Notes Toward a Theological Definition of Poetry

Richard Wilbur in a poem entitled "The Writer" describes the relationship between suffering and writing. He recounts a time when a starling flew into his daughter's room and, unable to fly back out, battered itself against a window. Two years later, his daughter's striving at the typewriter keys to shape a story is much like the pain the bird underwent.

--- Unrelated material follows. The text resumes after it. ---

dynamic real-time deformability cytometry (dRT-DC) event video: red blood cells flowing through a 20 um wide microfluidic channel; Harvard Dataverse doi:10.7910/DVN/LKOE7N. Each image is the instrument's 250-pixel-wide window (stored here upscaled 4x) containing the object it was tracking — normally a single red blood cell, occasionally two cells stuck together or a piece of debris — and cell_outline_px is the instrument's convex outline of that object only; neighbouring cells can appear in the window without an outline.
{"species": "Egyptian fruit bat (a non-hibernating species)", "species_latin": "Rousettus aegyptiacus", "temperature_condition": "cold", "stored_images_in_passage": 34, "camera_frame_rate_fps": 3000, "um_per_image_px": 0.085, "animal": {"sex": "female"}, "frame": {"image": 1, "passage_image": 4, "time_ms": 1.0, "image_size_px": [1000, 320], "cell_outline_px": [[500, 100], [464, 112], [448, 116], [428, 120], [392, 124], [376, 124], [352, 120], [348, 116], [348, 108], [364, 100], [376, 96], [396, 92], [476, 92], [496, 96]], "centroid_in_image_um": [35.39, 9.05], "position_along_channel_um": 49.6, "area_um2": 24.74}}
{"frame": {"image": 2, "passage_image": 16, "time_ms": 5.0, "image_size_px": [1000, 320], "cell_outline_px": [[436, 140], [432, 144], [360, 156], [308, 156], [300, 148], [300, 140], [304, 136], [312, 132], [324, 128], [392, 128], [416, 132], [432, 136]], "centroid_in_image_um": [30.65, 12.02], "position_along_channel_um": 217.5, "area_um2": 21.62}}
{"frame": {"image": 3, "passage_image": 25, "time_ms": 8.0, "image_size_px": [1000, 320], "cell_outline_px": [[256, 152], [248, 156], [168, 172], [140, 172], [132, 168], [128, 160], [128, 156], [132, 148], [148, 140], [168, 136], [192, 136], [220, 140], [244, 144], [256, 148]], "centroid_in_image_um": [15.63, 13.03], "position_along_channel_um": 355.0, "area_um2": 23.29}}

Notice how Wilbur pays attention to sensory details, invokes metaphors such as ship's cargo, and also wins through to a sense of hope at the end:

In her room at the prow of the house
Where light breaks, and the windows are tossed with linden,
My daughter is writing a story.

I pause in the stairwell, hearing
From her shut door a commotion of typewriter-keys
Like a chain hauled over a gunwale.

Young as she is, the stuff
Of her life is a great cargo, and some of it heavy:
I wish her a lucky passage.

But now it is she who pauses,
As if to reject my thought and its easy figure.
A stillness greatens, in which

The whole house seems to be thinking,
And then she is at it again with a bunched clamor
Of strokes, and again is silent.

I remember the dazed starling
Which was trapped in that very room, two years ago;
How we stole in, lifted a sash

And retreated, not to affright it;
And how for a helpless hour, through the crack of the door,
We watched the sleek, wild, dark

And iridescent creature
Batter against the brilliance, drop like a glove
To the hard floor, or the desk-top,

And wait then, humped and bloody,
For the wits to try it again; and how our spirits
Rose when, suddenly sure,

It lifted off from a chair-back,
Beating a smooth course for the right window
And clearing the sill of the world.

It is always a matter, my darling,
Of life or death, as I had forgotten. I wish
What I wished you before, but harder.

Christian Themes of "The Writer"

Wilbur's account has a particular power. He, like his daughter and the starling, has struggled to find the right words to sum up these events. He has worked to make sure that every sound and idea in the poem counts. I begin with it in full because it reminds us that poetry is a matter of story and language, observation and delight. Its insights are often hard-won. While "The Writer" never mentions Christian doctrines such as the cross or the fall of humanity, the poem nevertheless resonates with a Christian worldview. The events that Wilbur writes of assume a world where language matters, where the senses matter, where truth is something worth suffering for, where loss and gain are present in the midst of our struggles. A theological definition of poetry must account for, among other things, poetry's place in God's good creation, the impact of sin on our words and symbols, and a sense of how God restores us and our world. Each of these is necessary to bring a full-sense of what poetry is and does.